Responsible for mentoring new team members and process enhancements

• Published IWR reports and Powerplay cubes, Powerplay reports, on the portal using Cognos IWR report admin, Powerplay enterprise server.
• Scheduled and distributed reports using schedule function in cognos connection
• Implemented Single Sign-on SSO for intranet.
• Creating Impromptu reports, Transformer Models, Cubes
• Configuration of Access Manager to IWR, PPES, Impromptu, Models Upfront
• Create and Publish IWR Reports, Cubes and PPX reports
• Automation of Reports, Cubes and Models using Batch scripts/Macros
• Creation Maintenance of Architect models, Impromptu Catalogs
• Building Packages, Metadata, Folders
• Create and modify standard filters, calculations, prompts and conditions.
• Exporting Catalogs, Transformer Models and Packages for Cognos Query
• Automating of cubes generating the models and refreshing the cube during off-peak hours
• Monthly backups of all Cognos components.

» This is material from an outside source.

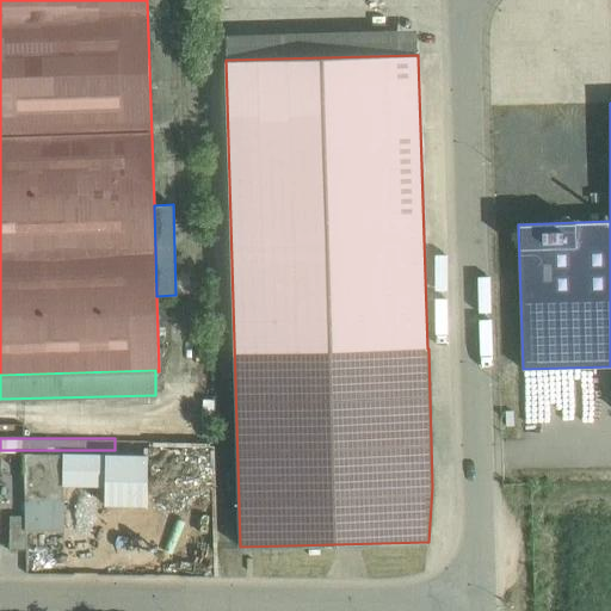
[(148,456),(24,454),(25,501),(65,501),(65,486),(105,487),(105,505),(147,506),(148,456)]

Environment: Windows2003, PowerPlay Enterprise7.3, PowerPlay Transformer7.3, Cognos Query7.3, Impromptu Web Reports7.3, Notice Cast7.3, Visualiser7.3.

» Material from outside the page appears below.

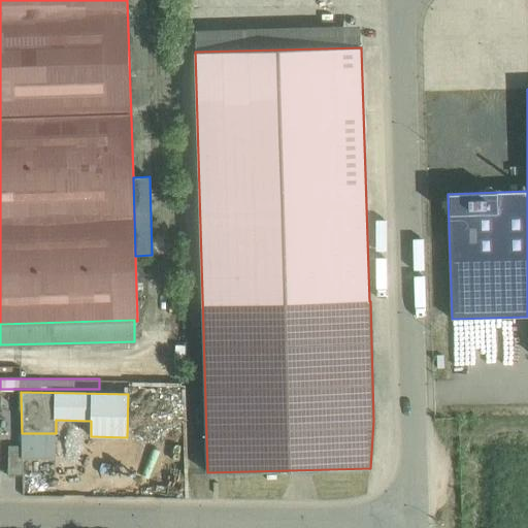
[(56,433),(22,433),(23,447),(23,458),(56,459),(56,433)]
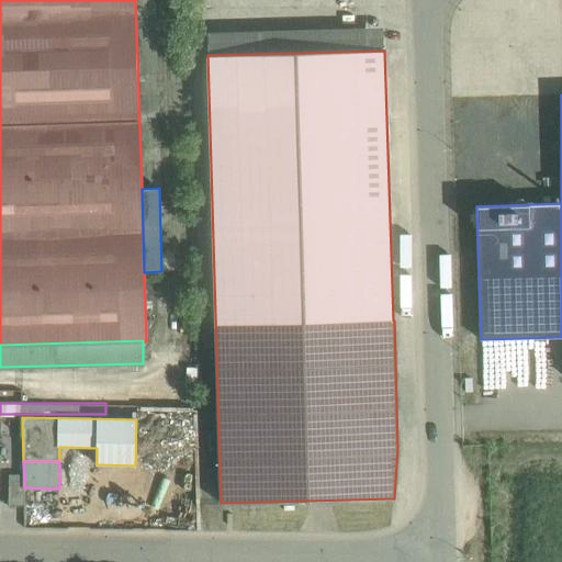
[(24,475),(10,475),(10,506),(24,506),(24,487),(24,475)]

Cognos Upgrade from 7.1 to 7.3

Involved in installing and configuring Cognos components like Cognos Query, Upfront, PPES, PPTS, Visualiser and Notice Cast on version 7.3. Upgraded all these components from version 7.1 to 7.3.

Role:

• Responsible for Installation, Configuration and Administration of Cognos EP Series 7.3 Upfront, IWR, Cognos Query, Power Play, Visualizer, Noticecast 7.3.

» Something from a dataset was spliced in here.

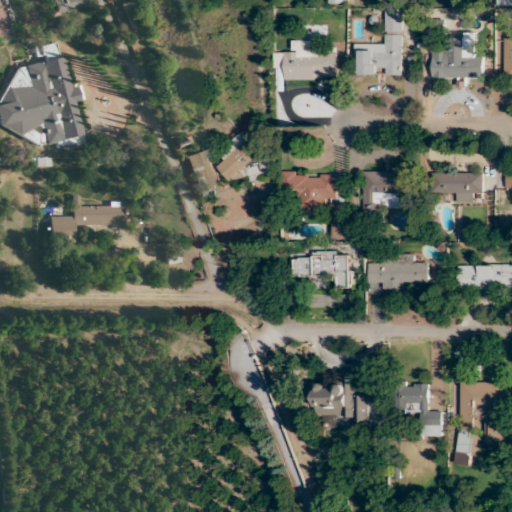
[(52,0),(53,11),(87,9),(86,0),(52,0)]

• Migrated all Power Play Cubes and Transformer Models. Moved reports, cubes and Cognos Query Models from one server to other using Deployment Manager.
• Published IWR reports and Powerplay cubes, Powerplay reports, on the portal using Cognos IWR report admin, Powerplay enterprise server.
• Upgraded 450 IWR reports ,300 PP cubes , 120 CQ reports 80 visualisations from 7.1 to 7.3

Environment: Windows2003, PowerPlay Enterprise7.3, PowerPlay Transformer7.3, Cognos Query7.3, Impromptu Web Reports7.3, Notice Cast7.3, Visualiser7.3.

Confidential

CPA-CDI

The Central Point Administration aims to reduce the administrative overhead of managing GE worker information. CPA is based on Enterprise Meta Directory architecture. A Meta Directory provides large organization with a way of consolidate disparate worker sources into a unified directory view that will evolve with technology.

Responsibilities:

• Responsible for writing and maintaining Perl scripts used to maintain the user base up to date with latest attributes
• Interacting with the client and users on daily basis solving all production issues.
• Responsible for interacting with the development team in testing the flow of the application related to the flow of user attributes from one directory to another.
• Responsible for making sure that daily jobs for updating worker information run to completion successfully.

Environment: Solaris 2.7, LDAP, Perl

Confidential

Bandwidth Manager

Design, Development and Implementation of Bandwidth Manager . Created a front end for configuration and management of a LINUX based Bandwidth Manager, using IP Route2/TC package including a fully functional Graphical User Interface for users. It is a tool for Network Administrators used to control inflow and outflow of traffic from ISP to customers and works in two different modes- Administrative and Normal.

Role :

• Involved in design development of the tool. Created a front end for configuration management of Bandwidth manager.
• Involved in functional testing.

Environment:Linux, CGI Perl, HTML, Java Script, MySql

Training s

Six Sigma Green Belt training.

Achievements

• Received Client GE Insurance Solutions awards for various process enhancements to the existing setup.
• Received Employee Of the Month award BirlaSoft Inc for my work at GE Insurance Solutions, Overland Park, Kansas.